Congressional solutions to state election issues must be based on current, not past, circumstances.
The U.S. Supreme Court raised howls of outrage in some quarters Tuesday when, by a 5-4 margin, it struck down legislation that requires parts or all of 16 states to get advance approval from the federal government before making any changes in its electoral practices.
Critics charged the decision is an assault on voting rights of minorities. But the court's majority sensibly held that enforcing elections rules today based on the circumstances of 40 to 50 years ago simply made no sense, and, as a result, does not pass constitutional muster.
Make no mistake about it — voting is a sacred right in our country. It's the key to change, and much has changed for the better since Congress passed the Voting Rights Act of 1965.
To deny the sweeping progress made is to live in the past, as Chief Justice John Roberts wrote in his majority opinion.
"In 1965, the states could be divided into two groups: those with a recent history of voting tests and low voter registration and turnout, and those without those characteristics. Congress based its coverage formula on that distinction. Today the nation is no longer divided along those lines, yet the Voting Rights Act continues to treat it as if it were," Roberts wrote.
It's important to understand what the court decision does and does not do. Virtually the entire Voting Rights Act stands unchanged; the federal government remains free to challenge what it perceives to be discriminatory election rules in all states. But under this decision, it no longer has the power to forbid the affected states from making changes in election rules that range from minor issues, like moving polling places, to bigger ones, like requiring photo IDs to vote.

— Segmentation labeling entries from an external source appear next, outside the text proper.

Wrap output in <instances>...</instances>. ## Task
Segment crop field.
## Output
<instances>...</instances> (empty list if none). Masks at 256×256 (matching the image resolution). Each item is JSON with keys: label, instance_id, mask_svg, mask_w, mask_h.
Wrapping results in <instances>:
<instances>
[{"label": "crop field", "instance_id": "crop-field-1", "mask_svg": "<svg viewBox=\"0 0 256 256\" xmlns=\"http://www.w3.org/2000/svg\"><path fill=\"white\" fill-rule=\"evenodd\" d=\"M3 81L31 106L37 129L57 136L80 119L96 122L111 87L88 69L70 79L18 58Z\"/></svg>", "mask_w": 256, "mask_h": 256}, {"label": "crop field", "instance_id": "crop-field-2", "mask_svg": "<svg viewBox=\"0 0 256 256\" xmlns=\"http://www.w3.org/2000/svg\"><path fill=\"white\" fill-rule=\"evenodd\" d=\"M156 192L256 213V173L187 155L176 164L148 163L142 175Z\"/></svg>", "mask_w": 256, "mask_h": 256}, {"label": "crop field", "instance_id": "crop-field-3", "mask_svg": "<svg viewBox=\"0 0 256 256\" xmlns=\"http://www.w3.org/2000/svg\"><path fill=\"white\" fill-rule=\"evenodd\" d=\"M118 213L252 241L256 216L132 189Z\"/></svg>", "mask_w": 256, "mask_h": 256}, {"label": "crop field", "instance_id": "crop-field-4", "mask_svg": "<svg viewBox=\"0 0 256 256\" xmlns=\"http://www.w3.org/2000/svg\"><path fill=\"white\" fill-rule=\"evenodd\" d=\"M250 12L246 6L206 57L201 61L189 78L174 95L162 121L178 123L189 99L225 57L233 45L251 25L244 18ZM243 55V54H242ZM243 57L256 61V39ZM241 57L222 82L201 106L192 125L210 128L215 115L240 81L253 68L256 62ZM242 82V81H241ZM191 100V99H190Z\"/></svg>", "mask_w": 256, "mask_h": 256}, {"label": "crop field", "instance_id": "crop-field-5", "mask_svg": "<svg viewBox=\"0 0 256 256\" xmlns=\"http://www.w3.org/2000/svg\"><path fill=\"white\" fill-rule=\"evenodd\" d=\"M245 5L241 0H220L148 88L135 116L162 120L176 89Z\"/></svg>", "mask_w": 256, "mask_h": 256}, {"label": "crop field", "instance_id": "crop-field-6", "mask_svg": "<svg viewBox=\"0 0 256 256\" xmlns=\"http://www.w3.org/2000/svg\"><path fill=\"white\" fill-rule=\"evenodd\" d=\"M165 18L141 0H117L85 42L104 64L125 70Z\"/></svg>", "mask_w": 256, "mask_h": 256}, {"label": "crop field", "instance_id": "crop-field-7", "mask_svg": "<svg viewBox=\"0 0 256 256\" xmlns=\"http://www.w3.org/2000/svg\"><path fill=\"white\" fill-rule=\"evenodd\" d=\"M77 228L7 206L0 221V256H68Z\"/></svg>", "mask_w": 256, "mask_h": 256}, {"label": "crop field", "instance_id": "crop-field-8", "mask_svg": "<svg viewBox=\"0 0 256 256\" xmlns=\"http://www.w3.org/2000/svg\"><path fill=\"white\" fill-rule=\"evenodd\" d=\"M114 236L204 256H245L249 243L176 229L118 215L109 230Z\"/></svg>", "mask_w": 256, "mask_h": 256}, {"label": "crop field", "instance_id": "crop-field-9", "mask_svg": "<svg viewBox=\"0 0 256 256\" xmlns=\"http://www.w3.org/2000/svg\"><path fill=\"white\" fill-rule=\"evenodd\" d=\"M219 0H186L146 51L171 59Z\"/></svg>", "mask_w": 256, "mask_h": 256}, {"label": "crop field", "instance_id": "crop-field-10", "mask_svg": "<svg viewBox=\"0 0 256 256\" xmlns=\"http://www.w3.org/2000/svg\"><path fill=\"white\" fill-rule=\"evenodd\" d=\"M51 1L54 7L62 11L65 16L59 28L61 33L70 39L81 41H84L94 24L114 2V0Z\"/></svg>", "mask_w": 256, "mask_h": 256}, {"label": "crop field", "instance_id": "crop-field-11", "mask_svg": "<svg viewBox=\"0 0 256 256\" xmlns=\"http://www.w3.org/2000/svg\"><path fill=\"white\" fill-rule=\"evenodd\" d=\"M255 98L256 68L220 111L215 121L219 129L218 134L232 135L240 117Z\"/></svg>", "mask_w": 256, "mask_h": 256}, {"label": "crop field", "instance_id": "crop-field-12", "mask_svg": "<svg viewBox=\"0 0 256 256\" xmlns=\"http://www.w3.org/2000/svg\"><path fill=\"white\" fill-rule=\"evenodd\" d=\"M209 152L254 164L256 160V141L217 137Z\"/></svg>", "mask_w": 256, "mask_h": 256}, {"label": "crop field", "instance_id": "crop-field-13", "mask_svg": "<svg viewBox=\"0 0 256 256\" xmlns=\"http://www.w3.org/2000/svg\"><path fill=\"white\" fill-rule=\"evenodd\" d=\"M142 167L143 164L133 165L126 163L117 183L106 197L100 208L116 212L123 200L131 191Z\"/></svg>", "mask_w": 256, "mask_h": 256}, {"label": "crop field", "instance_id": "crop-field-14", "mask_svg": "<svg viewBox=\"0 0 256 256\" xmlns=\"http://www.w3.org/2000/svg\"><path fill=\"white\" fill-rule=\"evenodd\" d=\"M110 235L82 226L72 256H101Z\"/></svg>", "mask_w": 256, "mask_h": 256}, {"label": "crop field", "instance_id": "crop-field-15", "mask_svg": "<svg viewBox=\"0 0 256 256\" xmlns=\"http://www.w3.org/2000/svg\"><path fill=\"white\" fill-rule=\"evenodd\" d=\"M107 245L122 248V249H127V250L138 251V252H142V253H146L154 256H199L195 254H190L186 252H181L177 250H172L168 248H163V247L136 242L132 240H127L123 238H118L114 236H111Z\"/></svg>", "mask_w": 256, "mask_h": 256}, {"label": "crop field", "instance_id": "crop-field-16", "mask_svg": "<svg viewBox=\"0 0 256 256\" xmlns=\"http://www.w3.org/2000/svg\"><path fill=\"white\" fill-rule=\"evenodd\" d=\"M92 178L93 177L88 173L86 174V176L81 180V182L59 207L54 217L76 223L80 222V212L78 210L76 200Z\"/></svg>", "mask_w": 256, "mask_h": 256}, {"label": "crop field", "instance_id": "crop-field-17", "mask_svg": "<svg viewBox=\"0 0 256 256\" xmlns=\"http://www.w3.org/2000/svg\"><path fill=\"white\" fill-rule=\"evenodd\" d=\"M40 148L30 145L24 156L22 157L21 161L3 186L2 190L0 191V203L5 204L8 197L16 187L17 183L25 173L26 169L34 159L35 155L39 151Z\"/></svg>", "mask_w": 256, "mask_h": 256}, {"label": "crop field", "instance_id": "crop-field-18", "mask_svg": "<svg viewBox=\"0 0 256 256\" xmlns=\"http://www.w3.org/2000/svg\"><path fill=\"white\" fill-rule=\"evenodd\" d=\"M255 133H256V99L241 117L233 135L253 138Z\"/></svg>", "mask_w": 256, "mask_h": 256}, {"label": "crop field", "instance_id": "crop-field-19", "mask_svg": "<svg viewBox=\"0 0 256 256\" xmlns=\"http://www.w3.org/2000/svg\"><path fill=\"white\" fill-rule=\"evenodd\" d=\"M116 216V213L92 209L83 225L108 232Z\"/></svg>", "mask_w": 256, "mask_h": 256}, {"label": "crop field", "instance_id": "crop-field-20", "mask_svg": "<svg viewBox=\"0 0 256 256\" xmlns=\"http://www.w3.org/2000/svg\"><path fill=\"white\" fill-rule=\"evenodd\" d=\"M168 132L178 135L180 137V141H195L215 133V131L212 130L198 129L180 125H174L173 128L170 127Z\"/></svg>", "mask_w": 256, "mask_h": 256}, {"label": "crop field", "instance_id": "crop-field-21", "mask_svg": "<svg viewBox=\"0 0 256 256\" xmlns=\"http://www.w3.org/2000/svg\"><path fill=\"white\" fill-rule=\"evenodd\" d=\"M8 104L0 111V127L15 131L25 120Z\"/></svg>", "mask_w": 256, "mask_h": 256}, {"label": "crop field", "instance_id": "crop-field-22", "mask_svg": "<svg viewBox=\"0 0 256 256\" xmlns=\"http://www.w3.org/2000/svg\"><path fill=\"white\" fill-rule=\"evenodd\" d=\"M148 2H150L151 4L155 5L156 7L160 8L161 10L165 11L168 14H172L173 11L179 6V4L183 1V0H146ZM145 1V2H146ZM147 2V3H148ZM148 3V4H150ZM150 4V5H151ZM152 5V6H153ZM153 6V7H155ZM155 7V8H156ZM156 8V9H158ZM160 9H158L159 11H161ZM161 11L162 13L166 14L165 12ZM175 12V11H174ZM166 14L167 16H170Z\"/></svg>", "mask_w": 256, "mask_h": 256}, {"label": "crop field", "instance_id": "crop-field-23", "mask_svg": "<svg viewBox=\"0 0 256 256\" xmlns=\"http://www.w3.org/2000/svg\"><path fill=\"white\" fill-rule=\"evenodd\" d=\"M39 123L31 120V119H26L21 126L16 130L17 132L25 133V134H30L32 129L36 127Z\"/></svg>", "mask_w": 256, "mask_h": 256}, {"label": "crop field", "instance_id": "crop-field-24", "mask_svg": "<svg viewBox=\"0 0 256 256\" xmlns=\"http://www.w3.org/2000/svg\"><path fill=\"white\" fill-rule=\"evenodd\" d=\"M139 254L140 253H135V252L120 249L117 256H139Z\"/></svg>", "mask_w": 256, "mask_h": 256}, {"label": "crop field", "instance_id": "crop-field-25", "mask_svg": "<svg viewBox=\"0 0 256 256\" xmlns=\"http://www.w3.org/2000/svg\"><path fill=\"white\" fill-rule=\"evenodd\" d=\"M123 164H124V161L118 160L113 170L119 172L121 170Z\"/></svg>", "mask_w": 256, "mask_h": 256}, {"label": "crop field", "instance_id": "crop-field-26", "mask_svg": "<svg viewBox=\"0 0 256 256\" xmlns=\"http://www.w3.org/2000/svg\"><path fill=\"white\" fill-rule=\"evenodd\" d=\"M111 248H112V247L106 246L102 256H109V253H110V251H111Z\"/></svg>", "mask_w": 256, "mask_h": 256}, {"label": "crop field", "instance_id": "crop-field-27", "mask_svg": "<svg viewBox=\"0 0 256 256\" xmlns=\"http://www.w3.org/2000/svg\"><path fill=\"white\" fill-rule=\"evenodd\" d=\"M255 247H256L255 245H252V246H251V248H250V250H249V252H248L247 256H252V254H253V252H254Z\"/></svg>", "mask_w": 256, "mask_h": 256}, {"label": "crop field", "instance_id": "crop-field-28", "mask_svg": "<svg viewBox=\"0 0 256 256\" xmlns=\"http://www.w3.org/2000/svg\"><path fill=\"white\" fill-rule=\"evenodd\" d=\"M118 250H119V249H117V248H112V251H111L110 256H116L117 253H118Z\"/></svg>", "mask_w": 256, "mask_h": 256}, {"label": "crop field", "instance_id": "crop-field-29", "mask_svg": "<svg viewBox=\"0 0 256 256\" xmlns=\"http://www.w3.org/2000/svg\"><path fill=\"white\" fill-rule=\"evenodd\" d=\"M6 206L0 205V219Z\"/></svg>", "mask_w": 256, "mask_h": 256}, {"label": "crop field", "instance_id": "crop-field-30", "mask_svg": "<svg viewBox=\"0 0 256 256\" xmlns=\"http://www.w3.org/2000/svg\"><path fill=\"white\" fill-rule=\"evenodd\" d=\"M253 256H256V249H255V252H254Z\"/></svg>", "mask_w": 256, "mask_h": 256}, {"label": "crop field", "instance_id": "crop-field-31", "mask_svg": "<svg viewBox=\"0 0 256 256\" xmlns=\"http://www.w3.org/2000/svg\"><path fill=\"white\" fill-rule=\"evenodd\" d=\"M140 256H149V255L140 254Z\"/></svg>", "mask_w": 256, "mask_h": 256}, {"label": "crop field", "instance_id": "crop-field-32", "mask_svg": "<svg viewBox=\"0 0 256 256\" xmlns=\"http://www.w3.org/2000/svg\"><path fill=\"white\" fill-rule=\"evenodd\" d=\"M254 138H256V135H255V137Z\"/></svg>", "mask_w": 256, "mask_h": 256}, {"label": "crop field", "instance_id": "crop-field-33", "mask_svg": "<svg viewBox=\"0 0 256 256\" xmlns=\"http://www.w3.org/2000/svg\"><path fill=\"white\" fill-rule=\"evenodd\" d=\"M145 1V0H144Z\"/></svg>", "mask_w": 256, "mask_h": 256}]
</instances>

Further, it said Congress is free to reinstitute the so-called pre-clearance requirement if, using updated standards, it identifies systematic discrimination against voter groups.
It's hard to argue with that logic. What business would fashion solutions to problems based on circumstances in place 40 to 50 years earlier? Only Congress would do such a foolish thing.
The original Voting Rights Act of 1965 put its rules in place for a five-year period. Since then it's been regularly extended. In 2006, Congress passed another extension, this time for 25 years.
Had that extension stood, the Justice Department would in 2031 still be enforcing the pre-clearance provision of the law based on conditions in 1965 — 66 years earlier. That makes no sense.
The Voting Rights Act of 1965 targeted 16 states, but focused primarily on states in the Deep South that had historically denied black citizens the right to vote. When it was first enacted, the percentage of black citizens registered to vote stood at 6.4 percent in Mississippi and less than 20 percent in Alabama, a disgracefully small percentage that proved the necessity of federal intervention. But, as Roberts pointed out in his opinion, circumstances have changed to the point that in the 2012 election "African-American turnout has come to exceed white voter turnout in five of the six states" covered in the original bill.
The constitutional problem the court addressed involves federalism, the right of all states to be treated equally by the federal government absent some extraordinary circumstances. The court found that using circumstances in place in 1965 to hamstring selected states in 2013 is inconsistent with the constitutional imperative to let state officials make their own decisions on electoral issues.
Writing a bitter dissent, Justice Ruth Ginsburg defended the voting rights provision that was struck down, pointing out that discrimination still exists and must be resisted.
Discrimination, no doubt, does exist and where it exists the problem must be addressed.
But the means of doing so is the issue, and it's illogical to assert, as the stricken legislation does, that nothing has changed since the days of Jim Crow gave way to voting rights.
The 50 states do have rights that deserve protection under the federal system established by the U.S. Constitution. Why shouldn't Mississippi and Alabama be treated the same as Illinois and Kansas if the facts demonstrate that voters in all those states are treated the same?
Further, if the facts today, not in 1965, show that there is discriminatory treatment that must be rectified, Congress can and should act. But the burden on legislators, if they choose to bear it, must be to fashion legal protections that reflect modern realities, not the shameful circumstances of decades ago.